START Information shown

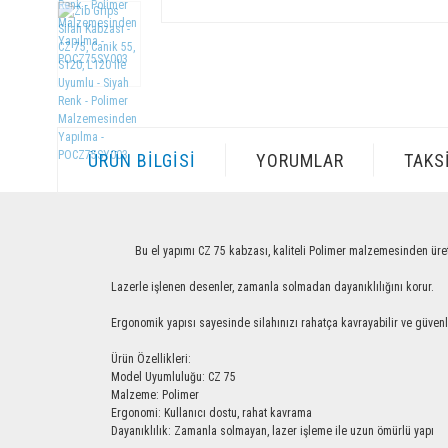
ÜRÜN BILGISI
YORUMLAR
TAKS
Bu el yapımı CZ 75 kabzası, kaliteli Polimer malzemesinden üretilmiş o
Lazerle işlenen desenler, zamanla solmadan dayanıklılığını korur.
Ergonomik yapısı sayesinde silahınızı rahatça kavrayabilir ve güvenle ku
Ürün Özellikleri:
Model Uyumluluğu: CZ 75
Malzeme: Polimer
Ergonomi: Kullanıcı dostu, rahat kavrama
Dayanıklılık: Zamanla solmayan, lazer işleme ile uzun ömürlü yapı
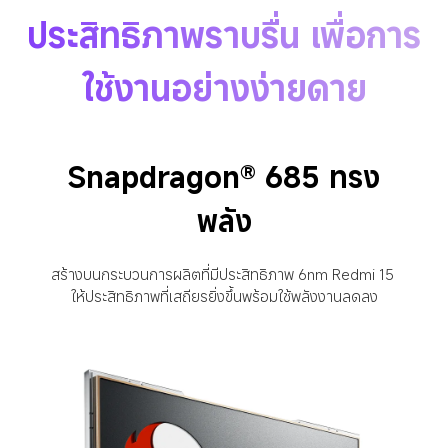
ประสิทธิภาพราบรื่น เพื่อการ
ใช้งานอย่างง่ายดาย
Snapdragon® 685 ทรง
พลัง
สร้างบนกระบวนการผลิตที่มีประสิทธิภาพ 6nm Redmi 15 
ให้ประสิทธิภาพที่เสถียรยิ่งขึ้นพร้อมใช้พลังงานลดลง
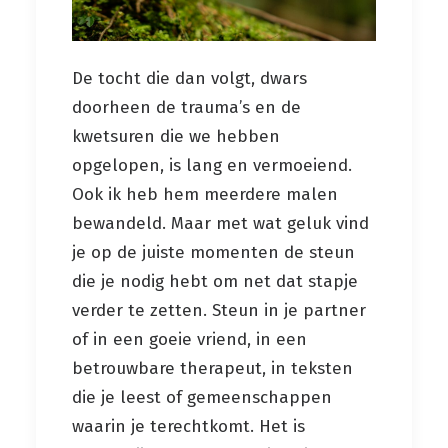
De tocht die dan volgt, dwars
doorheen de trauma’s en de
kwetsuren die we hebben
opgelopen, is lang en vermoeiend.
Ook ik heb hem meerdere malen
bewandeld. Maar met wat geluk vind
je op de juiste momenten de steun
die je nodig hebt om net dat stapje
verder te zetten. Steun in je partner
of in een goeie vriend, in een
betrouwbare therapeut, in teksten
die je leest of gemeenschappen
waarin je terechtkomt. Het is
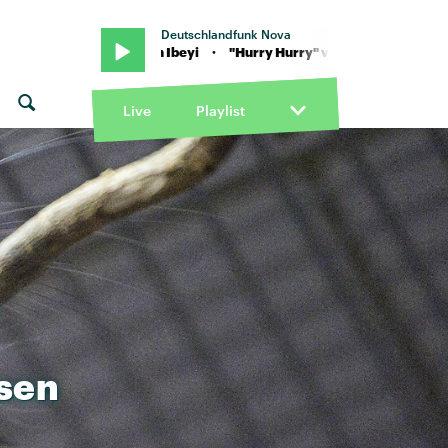
Deutschlandfunk Nova
 Hurry" von Ibeyi · "Hurry Hurry" von Ibeyi
Live
Playlist
ssen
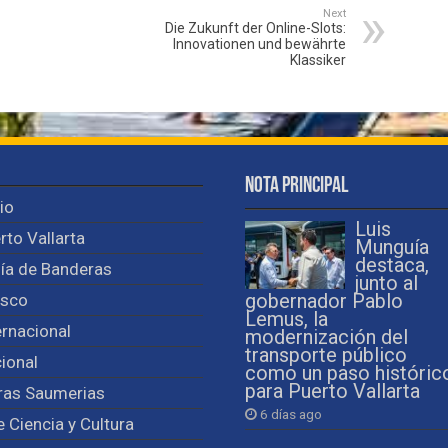
Next
Die Zukunft der Online-Slots:
Innovationen und bewährte
Klassiker
Nota Principal
cio
Luis
rto Vallarta
Munguía
destaca,
ía de Banderas
junto al
isco
gobernador Pablo
Lemus, la
ernacional
modernización del
transporte público
ional
como un paso históric
para Puerto Vallarta
ras Saumerias
6 días ago
e Ciencia y Cultura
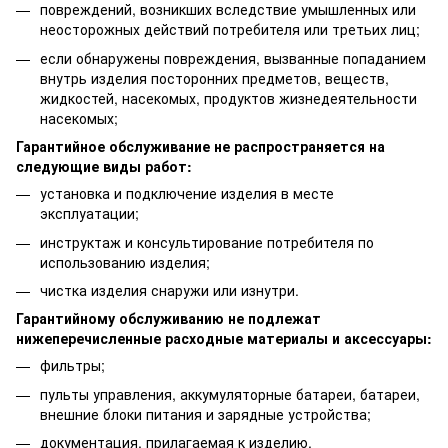
повреждений, возникших вследствие умышленных или
неосторожных действий потребителя или третьих лиц;
если обнаружены повреждения, вызванные попаданием
внутрь изделия посторонних предметов, веществ,
жидкостей, насекомых, продуктов жизнедеятельности
насекомых;
Гарантийное обслуживание не распространяется на
следующие виды работ:
установка и подключение изделия в месте
эксплуатации;
инструктаж и консультирование потребителя по
использованию изделия;
чистка изделия снаружи или изнутри.
Гарантийному обслуживанию не подлежат
нижеперечисленные расходные материалы и аксессуары:
фильтры;
пульты управления, аккумуляторные батареи, батареи,
внешние блоки питания и зарядные устройства;
документация, прилагаемая к изделию.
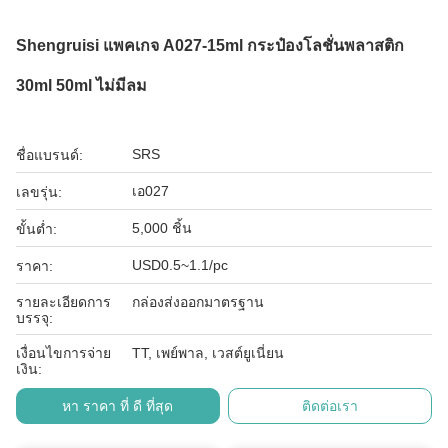
Shengruisi แพคเกจ A027-15ml กระป๋องโลชั่นพลาสติก
30ml 50ml ไม่มีลม
SRS
ชื่อแบรนด์:
เอ027
เลขรุ่น:
5,000 ชิ้น
ขั้นต่ำ:
USD0.5~1.1/pc
ราคา:
รายละเอียดการ
กล่องส่งออกมาตรฐาน
บรรจุ:
เงื่อนไขการจ่าย
TT, เพย์พาล, เวสต์ยูเนี่ยน
เงิน:
หา ราคา ที่ ดี ที่สุด
ติดต่อเรา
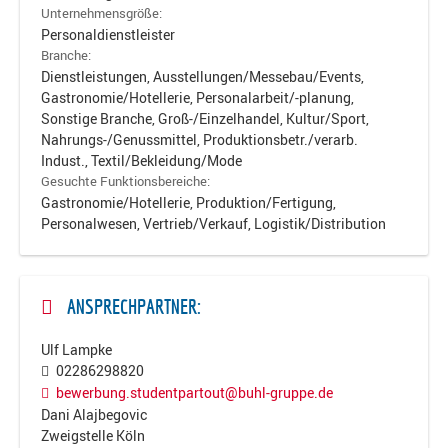
Unternehmensgröße:
Personaldienstleister
Branche:
Dienstleistungen, Ausstellungen/Messebau/Events,
Gastronomie/Hotellerie, Personalarbeit/-planung,
Sonstige Branche, Groß-/Einzelhandel, Kultur/Sport,
Nahrungs-/Genussmittel, Produktionsbetr./verarb.
Indust., Textil/Bekleidung/Mode
Gesuchte Funktionsbereiche:
Gastronomie/Hotellerie, Produktion/Fertigung,
Personalwesen, Vertrieb/Verkauf, Logistik/Distribution
ANSPRECHPARTNER:
Ulf Lampke
02286298820
bewerbung.studentpartout@buhl-gruppe.de
Dani Alajbegovic
Zweigstelle Köln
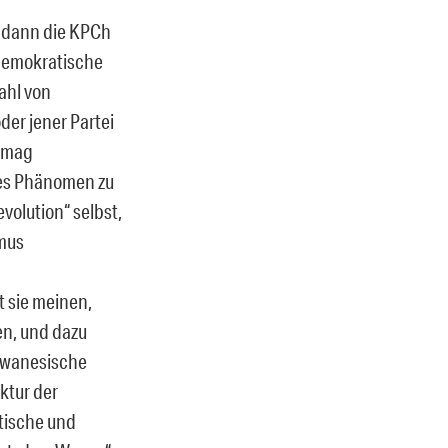
d dann die KPCh
 demokratische
ahl von
der jener Partei
g mag
eses Phänomen zu
volution“ selbst,
smus
 sie meinen,
ren, und dazu
aiwanesische
ktur der
ische und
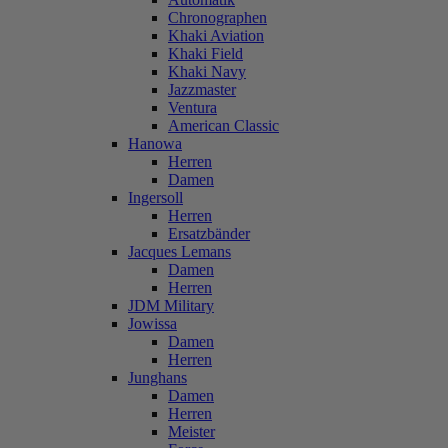
Chronographen
Khaki Aviation
Khaki Field
Khaki Navy
Jazzmaster
Ventura
American Classic
Hanowa
Herren
Damen
Ingersoll
Herren
Ersatzbänder
Jacques Lemans
Damen
Herren
JDM Military
Jowissa
Damen
Herren
Junghans
Damen
Herren
Meister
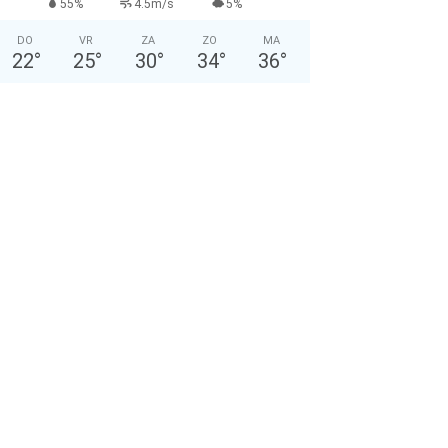
55%
4.5m/s
5%
DO
VR
ZA
ZO
MA
22
°
25
°
30
°
34
°
36
°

END Information shown

> [Exercise aim]: Above are records with pictures; repeat them exactly, but without the pictures.

> [Completed exercise]:
ÜRÜN BILGISI
YORUMLAR
TAKS
Bu el yapımı CZ 75 kabzası, kaliteli Polimer malzemesinden üretilmiş o
Lazerle işlenen desenler, zamanla solmadan dayanıklılığını korur.
Ergonomik yapısı sayesinde silahınızı rahatça kavrayabilir ve güvenle ku
Ürün Özellikleri:
Model Uyumluluğu: CZ 75
Malzeme: Polimer
Ergonomi: Kullanıcı dostu, rahat kavrama
Dayanıklılık: Zamanla solmayan, lazer işleme ile uzun ömürlü yapı
ประสิทธิภาพราบรื่น เพื่อการ
ใช้งานอย่างง่ายดาย
Snapdragon® 685 ทรง
พลัง
สร้างบนกระบวนการผลิตที่มีประสิทธิภาพ 6nm Redmi 15 
ให้ประสิทธิภาพที่เสถียรยิ่งขึ้นพร้อมใช้พลังงานลดลง
De tocht die dan volgt, dwars
doorheen de trauma’s en de
kwetsuren die we hebben
opgelopen, is lang en vermoeiend.
Ook ik heb hem meerdere malen
bewandeld. Maar met wat geluk vind
je op de juiste momenten de steun
die je nodig hebt om net dat stapje
verder te zetten. Steun in je partner
of in een goeie vriend, in een
betrouwbare therapeut, in teksten
die je leest of gemeenschappen
waarin je terechtkomt. Het is
Deutschlandfunk Nova
 Hurry" von Ibeyi · "Hurry Hurry" von Ibeyi
Live
Playlist
ssen
Next
Die Zukunft der Online-Slots:
Innovationen und bewährte
Klassiker
Nota Principal
cio
Luis
rto Vallarta
Munguía
destaca,
ía de Banderas
junto al
isco
gobernador Pablo
Lemus, la
ernacional
modernización del
transporte público
ional
como un paso históric
para Puerto Vallarta
ras Saumerias
6 días ago
e Ciencia y Cultura
повреждений, возникших вследствие умышленных или
неосторожных действий потребителя или третьих лиц;
если обнаружены повреждения, вызванные попаданием
внутрь изделия посторонних предметов, веществ,
жидкостей, насекомых, продуктов жизнедеятельности
насекомых;
Гарантийное обслуживание не распространяется на
следующие виды работ:
установка и подключение изделия в месте
эксплуатации;
инструктаж и консультирование потребителя по
использованию изделия;
чистка изделия снаружи или изнутри.
Гарантийному обслуживанию не подлежат
нижеперечисленные расходные материалы и аксессуары:
фильтры;
пульты управления, аккумуляторные батареи, батареи,
внешние блоки питания и зарядные устройства;
документация, прилагаемая к изделию.
Shengruisi แพคเกจ A027-15ml กระป๋องโลชั่นพลาสติก
30ml 50ml ไม่มีลม
SRS
ชื่อแบรนด์:
เอ027
เลขรุ่น:
5,000 ชิ้น
ขั้นต่ำ:
USD0.5~1.1/pc
ราคา:
รายละเอียดการ
กล่องส่งออกมาตรฐาน
บรรจุ:
เงื่อนไขการจ่าย
TT, เพย์พาล, เวสต์ยูเนี่ยน
เงิน:
หา ราคา ที่ ดี ที่สุด
ติดต่อเรา
Unternehmensgröße:
Personaldienstleister
Branche:
Dienstleistungen, Ausstellungen/Messebau/Events,
Gastronomie/Hotellerie, Personalarbeit/-planung,
Sonstige Branche, Groß-/Einzelhandel, Kultur/Sport,
Nahrungs-/Genussmittel, Produktionsbetr./verarb.
Indust., Textil/Bekleidung/Mode
Gesuchte Funktionsbereiche:
Gastronomie/Hotellerie, Produktion/Fertigung,
Personalwesen, Vertrieb/Verkauf, Logistik/Distribution
ANSPRECHPARTNER:
Ulf Lampke
02286298820
bewerbung.studentpartout@buhl-gruppe.de
Dani Alajbegovic
Zweigstelle Köln
d dann die KPCh
 demokratische
ahl von
der jener Partei
g mag
eses Phänomen zu
volution“ selbst,
smus
 sie meinen,
ren, und dazu
aiwanesische
ktur der
ische und
Chronographen
Khaki Aviation
Khaki Field
Khaki Navy
Jazzmaster
Ventura
American Classic
Hanowa
Herren
Damen
Ingersoll
Herren
Ersatzbänder
Jacques Lemans
Damen
Herren
JDM Military
Jowissa
Damen
Herren
Junghans
Damen
Herren
Meister
55%
4.5m/s
5%
DO
VR
ZA
ZO
MA
22
°
25
°
30
°
34
°
36
°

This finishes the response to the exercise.